Nova Iorque em breve se tornará o novo estado dos EUA a permitir o suicídio de pessoas com doenças terminais. A decisão foi selada após o anúncio, na quarta-feira, de um acordo entre o governador democrata Kathy Hochul e líderes legislativos.
Foi confirmado pelo chefe de Estado através de um artigo no União dos tempos de Albany que assinará a lei no próximo ano, depois de promover a introdução de novas alterações nas regras.
o Assistência Médica de Nova York na Lei da Morte afirma que somente moradores do estado com diagnóstico de doença há menos de seis meses podem solicitar medicamento para acabar com a vida. O processo é exigente requerimento escrito assinado na presença de duas testemunhasútil aprovação de um médico tratar o paciente e consultor adicional.
O artigo também estabelece a obrigação de confirmação por um especialista em saúde mental sobre a capacidade do requerente e quebra todas as pressões. Além disso, haverá obrigatoriedade de espera de cinco dias entre a solicitação e a administração do medicamento, devendo a solicitação ser feita verbalmente, por escrito e gravada em áudio ou vídeo.

Os serviços de saúde afiliados a congregações religiosas podem optar por não implementar o procedimento no seu local de trabalho. Hochul enfatizou que a lei busca acesso “cheio de misericórdia” para aqueles com doenças terminais e sofrimento inevitável: “Isso inclui permitir opções compassivas para aqueles que enfrentam dificuldades inimagináveis e buscam conforto nos meses finais de suas vidas”.
As mudanças ocorrem após anos de debate no estado e depois que a administração democrata introduziu as mudanças sob pressão da oposição.
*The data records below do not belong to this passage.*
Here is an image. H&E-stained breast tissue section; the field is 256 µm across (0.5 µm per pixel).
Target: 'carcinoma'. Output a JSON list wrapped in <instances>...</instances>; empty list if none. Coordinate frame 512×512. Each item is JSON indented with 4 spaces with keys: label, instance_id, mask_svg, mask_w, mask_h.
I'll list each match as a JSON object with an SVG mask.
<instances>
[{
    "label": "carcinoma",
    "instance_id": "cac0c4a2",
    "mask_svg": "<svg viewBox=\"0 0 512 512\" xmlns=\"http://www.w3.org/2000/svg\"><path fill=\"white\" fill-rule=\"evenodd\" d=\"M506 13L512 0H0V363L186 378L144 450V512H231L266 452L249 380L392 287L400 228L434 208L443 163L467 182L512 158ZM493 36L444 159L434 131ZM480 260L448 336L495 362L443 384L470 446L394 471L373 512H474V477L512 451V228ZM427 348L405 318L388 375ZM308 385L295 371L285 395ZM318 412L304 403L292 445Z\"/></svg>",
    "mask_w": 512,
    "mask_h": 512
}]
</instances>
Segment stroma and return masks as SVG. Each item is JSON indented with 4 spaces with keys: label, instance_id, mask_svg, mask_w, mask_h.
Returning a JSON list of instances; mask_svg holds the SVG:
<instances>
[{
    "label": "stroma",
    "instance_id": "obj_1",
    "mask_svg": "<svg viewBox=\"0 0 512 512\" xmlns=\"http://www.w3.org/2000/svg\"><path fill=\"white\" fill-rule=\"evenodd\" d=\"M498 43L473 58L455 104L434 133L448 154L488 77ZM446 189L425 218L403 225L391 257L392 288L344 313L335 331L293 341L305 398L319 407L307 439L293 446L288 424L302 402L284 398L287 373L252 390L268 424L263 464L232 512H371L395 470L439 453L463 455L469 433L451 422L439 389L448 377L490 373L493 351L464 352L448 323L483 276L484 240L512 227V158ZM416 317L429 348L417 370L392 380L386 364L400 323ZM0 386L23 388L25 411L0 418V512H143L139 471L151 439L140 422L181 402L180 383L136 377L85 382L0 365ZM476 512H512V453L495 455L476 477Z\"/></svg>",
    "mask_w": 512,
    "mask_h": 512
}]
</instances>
Grupos e organizações religiosas como a Conferência Católica de Nova Iorque alertaram que a medida “representa o abandono dos cidadãos mais vulneráveis por parte do nosso governo”, mas os defensores dizem que permitiria aos que sofrem decidir como e quando morrer, para evitar sofrimento desnecessário.
Atualmente, dezenas de estados e o Distrito de Columbia permitem o suicídio médico nos Estados Unidos, para ajudar Illinois no próximo ano, após a recente aprovação da sua lei.

A nível nacional, a questão causa divisão: Hochul falou publicamente sobre a sua formação católica e a tensão entre a sua fé e estar com aqueles que estão a passar por grandes dores. “Quem sou eu para negar a você ou a seus entes queridos o que eles estão pedindo no final de suas vidas?” ele disse.
A lei, aprovada pelo legislador na última sessão do ano, entrará em vigor seis meses após a sua publicação oficial.. O governador de Nova Iorque antecipou que a assinatura da lei seria uma das decisões mais difíceis que teria de tomar como presidente.
O primeiro projeto surgiu em 2016, mas teve que superar muitos anos de oposição e obstáculos políticos, bem como objeções morais e médicas. Aqueles que estão excluídos da nova lei – por exemplo, residentes de outros estados – não podem participar em suicídio assistido em Nova Iorque, de acordo com a última decisão sobre a implementação de uma lei semelhante em Nova Jersey.
Os legisladores que apoiaram a medida insistem que a lei procura diminuir o sofrimento das pessoas com doenças terminais e permitir que morram à sua maneira. Com a implementação da lei, Nova Iorque juntou-se a um grupo de estados que, apesar da oposição, avançam na regulamentação do direito de tomar decisões sobre o fim da vida.